What is needed>
Please set down only the lines between the line containing "Dla odbiorców hurtowych i do dalszej" and the end of the records, inclusive, exactly as they stand.

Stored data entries
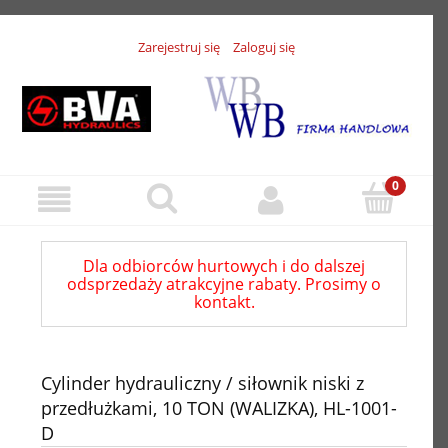
Zarejestruj się
Zaloguj się
Dla odbiorców hurtowych i do dalszej
odsprzedaży atrakcyjne rabaty. Prosimy o
kontakt.
Cylinder hydrauliczny / siłownik niski z
przedłużkami, 10 TON (WALIZKA), HL-1001-
D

Exercise output>
Dla odbiorców hurtowych i do dalszej
odsprzedaży atrakcyjne rabaty. Prosimy o
kontakt.
Cylinder hydrauliczny / siłownik niski z
przedłużkami, 10 TON (WALIZKA), HL-1001-
D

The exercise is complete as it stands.